Case Presentation:

A 26-year-old woman with no PMH presented to the emergency department (ED) with persistent fever for six days. Patient had dry cough and low grade fevers with one spike to 40oC. After four days of symptoms, patient began azithromycin without relief. One day prior to presentation, patient was discharged from ED for presumed viral syndrome; however, blood cultures were drawn at patient’s insistence. Patient was an ED resident and had recent exposure to sick children. Also, patient had traveled to India three weeks ago where she had two days of diarrhea. Patient was called back to the ED when blood cultures grew gram negative rods in 12 hours. On physical, patient was afebrile, tachycardic to 110bpm, with soft abdomen and no rash. Labs showed mild transaminitis with normal WBC and UA. CXR was clear and abdominal US showed mild hepatomegaly. Blood cultures grew Salmonella paratyphi and patient was treated with two weeks of ceftriaxone. A month later, patient was readmitted with an unusual relapse of the same organism. Patient was given dual therapy of azithromycin and ceftriaxone with successful eradication.

Discussion:

Paratyphoid and typhoid fever have similar syndromes. Symptoms include fever, cough, and abdominal pain starting 1-4 weeks after infection with S. typhi or paratyphi via fecal-oral route. Physical exam findings are pulse-temperature dissociation with relative bradycardia, hepatosplenomegaly, and salmon-colored macules on abdomen (rose spots); none of which our patient had on exam. Lab findings include leukopenia, anemia, and transaminitis. The incidence of typhoid fever in the United States is ~250 cases/year, 80% of whom had travel to endemic regions — south-central Asia, southeast Asia and southern Africa.

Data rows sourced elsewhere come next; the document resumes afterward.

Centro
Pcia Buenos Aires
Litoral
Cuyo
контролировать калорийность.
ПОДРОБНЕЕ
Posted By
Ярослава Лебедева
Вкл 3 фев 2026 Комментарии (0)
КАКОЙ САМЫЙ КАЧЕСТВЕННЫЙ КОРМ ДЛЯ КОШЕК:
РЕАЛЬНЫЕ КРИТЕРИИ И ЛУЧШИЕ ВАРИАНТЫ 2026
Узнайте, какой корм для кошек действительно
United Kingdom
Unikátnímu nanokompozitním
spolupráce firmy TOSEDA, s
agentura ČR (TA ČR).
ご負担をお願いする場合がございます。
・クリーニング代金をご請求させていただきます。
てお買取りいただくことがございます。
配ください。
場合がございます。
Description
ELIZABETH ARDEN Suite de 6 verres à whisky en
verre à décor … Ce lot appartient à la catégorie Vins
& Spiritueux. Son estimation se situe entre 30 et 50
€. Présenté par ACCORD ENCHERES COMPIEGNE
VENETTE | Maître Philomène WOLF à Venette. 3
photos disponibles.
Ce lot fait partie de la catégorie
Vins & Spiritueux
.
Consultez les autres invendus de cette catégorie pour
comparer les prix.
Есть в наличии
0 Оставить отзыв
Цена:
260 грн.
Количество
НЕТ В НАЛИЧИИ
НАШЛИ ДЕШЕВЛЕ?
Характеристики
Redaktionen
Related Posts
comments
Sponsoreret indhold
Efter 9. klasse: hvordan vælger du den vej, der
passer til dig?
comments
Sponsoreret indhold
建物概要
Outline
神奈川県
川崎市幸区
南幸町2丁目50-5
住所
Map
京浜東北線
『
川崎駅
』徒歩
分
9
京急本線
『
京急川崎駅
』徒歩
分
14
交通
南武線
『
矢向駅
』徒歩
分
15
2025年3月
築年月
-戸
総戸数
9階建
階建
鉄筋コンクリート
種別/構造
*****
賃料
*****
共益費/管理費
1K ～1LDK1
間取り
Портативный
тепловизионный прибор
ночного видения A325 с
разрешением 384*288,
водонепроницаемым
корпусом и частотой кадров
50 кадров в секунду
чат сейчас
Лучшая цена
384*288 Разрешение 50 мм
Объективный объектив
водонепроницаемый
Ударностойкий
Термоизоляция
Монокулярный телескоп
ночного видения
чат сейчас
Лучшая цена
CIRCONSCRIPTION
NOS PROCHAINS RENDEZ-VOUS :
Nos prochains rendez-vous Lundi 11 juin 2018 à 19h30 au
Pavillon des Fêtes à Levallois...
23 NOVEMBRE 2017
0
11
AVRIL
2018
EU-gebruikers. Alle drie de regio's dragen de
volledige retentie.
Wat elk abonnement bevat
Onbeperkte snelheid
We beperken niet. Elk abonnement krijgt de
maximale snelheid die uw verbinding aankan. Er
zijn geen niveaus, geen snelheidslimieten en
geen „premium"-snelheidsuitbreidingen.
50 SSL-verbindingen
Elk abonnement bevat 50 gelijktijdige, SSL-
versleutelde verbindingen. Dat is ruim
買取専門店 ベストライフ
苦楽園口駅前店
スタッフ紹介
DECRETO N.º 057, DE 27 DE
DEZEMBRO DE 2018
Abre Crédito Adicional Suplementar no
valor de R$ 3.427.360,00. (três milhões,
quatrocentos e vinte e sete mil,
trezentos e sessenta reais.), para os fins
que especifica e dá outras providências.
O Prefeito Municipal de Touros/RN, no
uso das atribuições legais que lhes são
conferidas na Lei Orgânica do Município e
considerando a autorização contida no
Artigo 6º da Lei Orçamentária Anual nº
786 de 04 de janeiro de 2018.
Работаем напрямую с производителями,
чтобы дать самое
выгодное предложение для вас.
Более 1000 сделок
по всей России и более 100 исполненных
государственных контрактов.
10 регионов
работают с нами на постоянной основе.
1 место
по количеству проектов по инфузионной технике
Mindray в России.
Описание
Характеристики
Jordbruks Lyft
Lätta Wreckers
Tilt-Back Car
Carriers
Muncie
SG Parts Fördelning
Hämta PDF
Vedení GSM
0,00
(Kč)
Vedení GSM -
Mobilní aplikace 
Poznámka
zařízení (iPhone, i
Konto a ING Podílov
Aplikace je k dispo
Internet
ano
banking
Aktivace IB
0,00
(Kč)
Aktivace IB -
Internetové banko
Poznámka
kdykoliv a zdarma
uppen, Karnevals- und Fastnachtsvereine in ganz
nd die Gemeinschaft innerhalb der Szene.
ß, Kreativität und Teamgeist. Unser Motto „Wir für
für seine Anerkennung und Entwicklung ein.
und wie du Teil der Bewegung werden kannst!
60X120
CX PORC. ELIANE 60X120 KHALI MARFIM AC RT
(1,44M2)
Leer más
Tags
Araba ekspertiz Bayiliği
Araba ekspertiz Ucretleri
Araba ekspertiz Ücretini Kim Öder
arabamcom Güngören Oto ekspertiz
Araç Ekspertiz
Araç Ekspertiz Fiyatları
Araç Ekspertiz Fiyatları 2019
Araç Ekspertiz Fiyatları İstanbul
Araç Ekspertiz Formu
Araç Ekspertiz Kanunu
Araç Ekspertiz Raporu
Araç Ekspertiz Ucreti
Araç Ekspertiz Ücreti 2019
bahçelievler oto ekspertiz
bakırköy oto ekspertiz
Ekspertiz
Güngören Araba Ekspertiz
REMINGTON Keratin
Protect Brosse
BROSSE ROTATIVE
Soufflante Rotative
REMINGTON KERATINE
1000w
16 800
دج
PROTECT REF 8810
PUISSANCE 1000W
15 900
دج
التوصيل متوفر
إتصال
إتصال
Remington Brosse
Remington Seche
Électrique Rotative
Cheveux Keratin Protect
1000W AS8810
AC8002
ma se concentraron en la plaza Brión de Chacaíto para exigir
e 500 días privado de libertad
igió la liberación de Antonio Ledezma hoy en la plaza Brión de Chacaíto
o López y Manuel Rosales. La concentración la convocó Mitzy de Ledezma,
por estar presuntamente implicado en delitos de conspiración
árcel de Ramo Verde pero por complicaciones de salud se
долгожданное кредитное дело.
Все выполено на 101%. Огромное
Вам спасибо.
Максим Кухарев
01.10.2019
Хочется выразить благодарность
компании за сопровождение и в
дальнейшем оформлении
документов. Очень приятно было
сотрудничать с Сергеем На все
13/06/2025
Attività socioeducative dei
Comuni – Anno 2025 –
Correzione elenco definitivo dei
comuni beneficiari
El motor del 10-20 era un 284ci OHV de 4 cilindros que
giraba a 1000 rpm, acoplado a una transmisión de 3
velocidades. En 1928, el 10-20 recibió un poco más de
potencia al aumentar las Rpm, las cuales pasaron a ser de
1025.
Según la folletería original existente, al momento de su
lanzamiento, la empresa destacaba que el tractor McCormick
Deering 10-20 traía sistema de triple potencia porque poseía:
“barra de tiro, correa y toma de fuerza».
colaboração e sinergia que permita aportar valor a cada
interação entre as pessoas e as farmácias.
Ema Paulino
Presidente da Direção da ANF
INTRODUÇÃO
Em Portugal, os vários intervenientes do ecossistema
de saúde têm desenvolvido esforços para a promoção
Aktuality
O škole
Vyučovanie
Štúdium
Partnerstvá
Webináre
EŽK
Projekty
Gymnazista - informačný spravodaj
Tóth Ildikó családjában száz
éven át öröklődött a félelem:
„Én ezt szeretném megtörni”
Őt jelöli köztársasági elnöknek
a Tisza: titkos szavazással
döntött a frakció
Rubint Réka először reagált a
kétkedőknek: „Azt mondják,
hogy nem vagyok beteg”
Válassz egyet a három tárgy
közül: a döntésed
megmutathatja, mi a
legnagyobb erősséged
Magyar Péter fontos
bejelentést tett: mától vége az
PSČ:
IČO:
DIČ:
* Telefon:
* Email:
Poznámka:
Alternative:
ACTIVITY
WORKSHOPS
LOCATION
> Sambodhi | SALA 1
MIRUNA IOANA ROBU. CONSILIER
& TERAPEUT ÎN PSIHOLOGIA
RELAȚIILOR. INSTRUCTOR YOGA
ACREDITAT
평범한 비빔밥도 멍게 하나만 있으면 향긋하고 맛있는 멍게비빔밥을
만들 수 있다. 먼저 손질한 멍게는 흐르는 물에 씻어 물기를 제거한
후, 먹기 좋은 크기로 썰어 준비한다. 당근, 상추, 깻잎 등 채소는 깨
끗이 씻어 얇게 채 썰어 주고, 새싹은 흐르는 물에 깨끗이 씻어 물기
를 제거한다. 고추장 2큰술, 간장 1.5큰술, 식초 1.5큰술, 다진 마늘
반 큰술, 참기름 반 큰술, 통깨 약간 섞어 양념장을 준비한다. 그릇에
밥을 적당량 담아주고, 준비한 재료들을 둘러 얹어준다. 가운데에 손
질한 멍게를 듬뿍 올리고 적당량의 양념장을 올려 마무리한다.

Diagnosis is made via blood culture with sensitivity of 60-80%. Stool culture is positive in ~30%, but often negative by fever onset. The most sensitive test is bone marrow culture (up to 95%) and can remain positive for days after starting antibiotics. Prognosis with antibiotics has mortality of less than 1%, but greater than 15% if untreated. First line treatment is ceftriaxone 2g IV daily for 14 days. Other options are azithromycin or ciprofloxacin, though fluoroquinolone resistance is rising. Relapse after ceftriaxone treatment is rare (~5%) and treated with a second antibiotic. There is a vaccine for S. typhi, but it is just partially effective for S. paratyphi.

Conclusions:

Typhoid and paratyphoid fever are very rare in the US and can be easily dismissed as a viral URI given mild symptoms, frequently normal CBC, and long incubation period, which makes travel history easily omitted or overlooked in the HPI. Without treatment, mortality rates exceed 15% from shock or peritonitis. Thus, it is critical to raise awareness to avoid missing the diagnosis and delaying treatment. Further, as our case demonstrated, relapse may occur and appropriate follow up must be set up on discharge from the hospital.